7 comentários em “38ª Mostra Internacional de Cinema de São Paulo #3: “Livre” e “Acima das Nuvens”

  1. Brenno, ainda não consigo ter uma opinião sólida sobre como será a award season para as mulheres… Mas se Juliette Binoche concorresse por “Acima das Nuvens”, já teríamos um grande desempenho competindo!

    Kahlil, ela está bem no filme, assim como a Laura Dern, que tem papel coadjuvante!

    Lksdkjdsjdslkjd, não sei o que é pior: Reese vencendo de Felicity ou Gwyneth de todas as outras haha

    Kamila, fiquei impressionado com a desenvoltura da Kristen nesse filme. Em momento algum ela se intimida diante de Juliette Binoche!

    Mayara, eu gosto da Reese em “Johnny & June”, bastante. Mas aí ganhar prêmio… E o que mais me incomoda: para mim, aquele filme é todo do Joaquin Phoenix!

    Clóvis, as duas estão ótimas! Mereciam indicações a todos os prêmios!

  2. Eu não esperava outra coisa de “Livre”, que desde o o momento em que li a sinopse, já me parecia ser um filme bastante água com açúcar. Me pergunto como ele vem gerando tanto buzz nessa temporada de premiações, mas como não ainda não assisti, vou me abster de dar pitaco. Já “Acima das Nuvens” é um dos filmes que mais aguardo nessa temporada, juntamente com “Interstellar” e “A Most Violent Year”. Estou curioso a respeito das atuações de Binoche e Stewart.

  3. Li alguns comentários vindos de Toronto que a Reese de “Livre” supera a June Carter vencedora de Oscar. Com todo o respeito a ela, até da Keira Knightley em “Orgulho e Preconceito” gostei mais. Já em relação à “Clouds of Sils Maria”, estou com boas expectativas por causa das elogiadas atuações tanto da Kristen, quanto da diva Binoche.

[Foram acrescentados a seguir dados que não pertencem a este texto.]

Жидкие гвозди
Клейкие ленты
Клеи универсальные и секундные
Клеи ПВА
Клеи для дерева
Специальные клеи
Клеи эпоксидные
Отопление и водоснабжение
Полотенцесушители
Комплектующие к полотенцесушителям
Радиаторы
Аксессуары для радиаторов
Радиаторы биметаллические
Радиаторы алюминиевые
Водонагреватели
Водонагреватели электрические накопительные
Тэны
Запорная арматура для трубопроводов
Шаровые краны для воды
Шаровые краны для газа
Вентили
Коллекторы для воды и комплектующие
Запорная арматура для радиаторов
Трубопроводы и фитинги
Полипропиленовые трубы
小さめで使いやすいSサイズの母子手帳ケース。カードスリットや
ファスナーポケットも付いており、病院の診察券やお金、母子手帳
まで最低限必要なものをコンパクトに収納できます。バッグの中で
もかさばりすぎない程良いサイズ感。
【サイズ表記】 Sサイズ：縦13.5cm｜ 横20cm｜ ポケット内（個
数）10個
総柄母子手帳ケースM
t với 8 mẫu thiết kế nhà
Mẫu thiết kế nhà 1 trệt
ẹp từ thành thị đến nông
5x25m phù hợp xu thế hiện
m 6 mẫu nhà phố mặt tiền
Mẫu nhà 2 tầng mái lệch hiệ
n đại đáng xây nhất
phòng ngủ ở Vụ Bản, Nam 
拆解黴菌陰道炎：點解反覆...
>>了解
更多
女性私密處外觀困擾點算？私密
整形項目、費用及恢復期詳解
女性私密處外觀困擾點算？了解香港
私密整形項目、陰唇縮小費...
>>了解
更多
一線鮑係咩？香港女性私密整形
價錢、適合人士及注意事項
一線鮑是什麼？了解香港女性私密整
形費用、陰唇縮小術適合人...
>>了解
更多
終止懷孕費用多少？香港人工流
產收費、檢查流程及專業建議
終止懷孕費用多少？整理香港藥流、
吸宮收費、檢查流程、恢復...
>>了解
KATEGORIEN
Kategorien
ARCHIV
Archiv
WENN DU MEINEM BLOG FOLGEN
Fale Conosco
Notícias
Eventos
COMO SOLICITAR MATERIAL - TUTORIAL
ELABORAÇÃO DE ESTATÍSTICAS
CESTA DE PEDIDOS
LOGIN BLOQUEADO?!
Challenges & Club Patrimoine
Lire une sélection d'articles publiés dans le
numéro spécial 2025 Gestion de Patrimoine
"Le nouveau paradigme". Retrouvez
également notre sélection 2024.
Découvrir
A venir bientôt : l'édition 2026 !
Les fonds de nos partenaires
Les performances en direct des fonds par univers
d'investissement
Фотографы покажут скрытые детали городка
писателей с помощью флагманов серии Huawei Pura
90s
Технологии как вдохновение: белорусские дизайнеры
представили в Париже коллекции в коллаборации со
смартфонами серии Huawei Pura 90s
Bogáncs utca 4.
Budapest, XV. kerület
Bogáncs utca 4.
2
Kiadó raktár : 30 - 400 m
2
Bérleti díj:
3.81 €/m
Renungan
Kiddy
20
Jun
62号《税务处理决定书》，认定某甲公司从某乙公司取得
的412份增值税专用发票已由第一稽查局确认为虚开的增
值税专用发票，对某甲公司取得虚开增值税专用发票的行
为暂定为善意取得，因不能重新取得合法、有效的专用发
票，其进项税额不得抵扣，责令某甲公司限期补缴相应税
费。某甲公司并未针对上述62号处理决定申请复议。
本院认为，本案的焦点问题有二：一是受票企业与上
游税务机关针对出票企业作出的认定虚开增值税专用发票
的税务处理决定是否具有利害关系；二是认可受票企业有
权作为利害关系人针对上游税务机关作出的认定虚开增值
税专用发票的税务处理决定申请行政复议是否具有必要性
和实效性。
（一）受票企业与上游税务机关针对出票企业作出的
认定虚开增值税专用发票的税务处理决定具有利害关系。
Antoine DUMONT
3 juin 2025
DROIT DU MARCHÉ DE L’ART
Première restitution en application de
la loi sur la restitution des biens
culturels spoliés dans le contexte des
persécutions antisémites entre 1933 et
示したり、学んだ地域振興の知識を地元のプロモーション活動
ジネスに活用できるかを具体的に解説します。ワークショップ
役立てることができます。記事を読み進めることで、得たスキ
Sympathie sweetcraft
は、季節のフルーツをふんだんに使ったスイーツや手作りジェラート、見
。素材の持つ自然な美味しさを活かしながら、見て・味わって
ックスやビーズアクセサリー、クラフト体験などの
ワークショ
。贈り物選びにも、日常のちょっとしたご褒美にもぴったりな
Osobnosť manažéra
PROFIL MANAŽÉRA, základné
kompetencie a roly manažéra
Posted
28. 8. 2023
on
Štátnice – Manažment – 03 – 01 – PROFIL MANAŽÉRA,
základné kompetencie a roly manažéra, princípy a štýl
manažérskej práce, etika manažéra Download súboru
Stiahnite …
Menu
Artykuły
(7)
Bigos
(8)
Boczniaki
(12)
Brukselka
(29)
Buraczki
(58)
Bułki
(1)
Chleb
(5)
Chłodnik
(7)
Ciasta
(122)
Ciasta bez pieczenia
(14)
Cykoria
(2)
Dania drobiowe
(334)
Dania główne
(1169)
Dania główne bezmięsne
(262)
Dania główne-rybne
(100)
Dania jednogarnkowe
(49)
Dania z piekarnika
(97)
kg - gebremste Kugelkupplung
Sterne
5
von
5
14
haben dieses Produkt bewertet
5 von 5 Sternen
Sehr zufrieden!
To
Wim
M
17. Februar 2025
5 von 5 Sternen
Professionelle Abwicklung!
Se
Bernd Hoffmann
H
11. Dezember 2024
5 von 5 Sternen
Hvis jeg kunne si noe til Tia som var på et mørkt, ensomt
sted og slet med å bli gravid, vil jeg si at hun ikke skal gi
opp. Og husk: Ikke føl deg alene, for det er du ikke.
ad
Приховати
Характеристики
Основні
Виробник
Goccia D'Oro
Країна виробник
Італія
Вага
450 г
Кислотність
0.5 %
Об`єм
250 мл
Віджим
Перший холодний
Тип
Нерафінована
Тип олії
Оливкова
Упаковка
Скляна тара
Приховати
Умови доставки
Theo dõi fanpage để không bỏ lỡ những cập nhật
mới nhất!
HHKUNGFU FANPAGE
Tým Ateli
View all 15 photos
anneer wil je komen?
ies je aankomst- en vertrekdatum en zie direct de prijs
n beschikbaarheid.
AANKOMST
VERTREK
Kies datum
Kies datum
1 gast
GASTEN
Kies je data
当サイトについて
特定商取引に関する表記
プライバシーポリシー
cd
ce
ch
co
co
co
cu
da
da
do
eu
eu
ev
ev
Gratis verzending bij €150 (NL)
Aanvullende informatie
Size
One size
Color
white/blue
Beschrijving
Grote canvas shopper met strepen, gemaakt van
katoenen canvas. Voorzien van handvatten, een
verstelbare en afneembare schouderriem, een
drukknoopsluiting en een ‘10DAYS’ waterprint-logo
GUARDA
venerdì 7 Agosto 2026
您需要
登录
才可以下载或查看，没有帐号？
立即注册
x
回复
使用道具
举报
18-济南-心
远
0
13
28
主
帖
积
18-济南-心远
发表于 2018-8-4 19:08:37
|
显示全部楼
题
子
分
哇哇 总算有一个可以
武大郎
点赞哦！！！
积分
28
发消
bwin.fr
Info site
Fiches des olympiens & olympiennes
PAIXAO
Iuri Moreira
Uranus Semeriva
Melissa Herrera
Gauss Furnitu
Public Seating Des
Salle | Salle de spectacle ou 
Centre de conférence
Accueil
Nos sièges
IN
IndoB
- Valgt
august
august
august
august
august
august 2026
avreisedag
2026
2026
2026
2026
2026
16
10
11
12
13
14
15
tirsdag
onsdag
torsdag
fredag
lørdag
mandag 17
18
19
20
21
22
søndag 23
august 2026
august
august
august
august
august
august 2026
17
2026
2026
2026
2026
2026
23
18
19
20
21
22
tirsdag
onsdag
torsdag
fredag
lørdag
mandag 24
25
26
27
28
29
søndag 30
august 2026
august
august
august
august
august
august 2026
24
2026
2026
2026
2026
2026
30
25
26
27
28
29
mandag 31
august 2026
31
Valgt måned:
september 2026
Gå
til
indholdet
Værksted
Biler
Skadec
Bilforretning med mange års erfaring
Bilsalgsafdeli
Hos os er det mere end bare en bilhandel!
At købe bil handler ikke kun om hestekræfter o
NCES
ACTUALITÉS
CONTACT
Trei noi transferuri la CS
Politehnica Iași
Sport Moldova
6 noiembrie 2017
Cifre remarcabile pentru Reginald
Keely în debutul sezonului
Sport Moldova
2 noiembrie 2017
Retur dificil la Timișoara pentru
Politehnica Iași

  4. Dois filmes que eu quero muito assistir. De uma certa maneira, sua impressão sobre “Livre” retrata aquilo que eu esperava mesmo desse longa. Em relação à “Acima das Nuvens”, fica a minha surpresa, mas isso não deveria me surpreender porque Olivier Assayas é um grande diretor, ainda mais trabalhando com duas atrizes talentosas como Juliette Binoche e, sim!, Kristen Stewart.

  5. um INJUSTO Oscar. PORRA EU TE AMO, VELHO. Sempre que olho pra cara dessa mulher eu lembro da atuação magnífica da Felicity Huffman em Transamerica e tenho mais nojo da academia.

  6. Por mais que as atuações masculinas pareçam ser o ponto alto da próxima awards season, as femininas trazem consigo o fato de podermos ver atrizes surpreendendo e ressurgindo das cinzas. Ansioso. Parece que será interessante.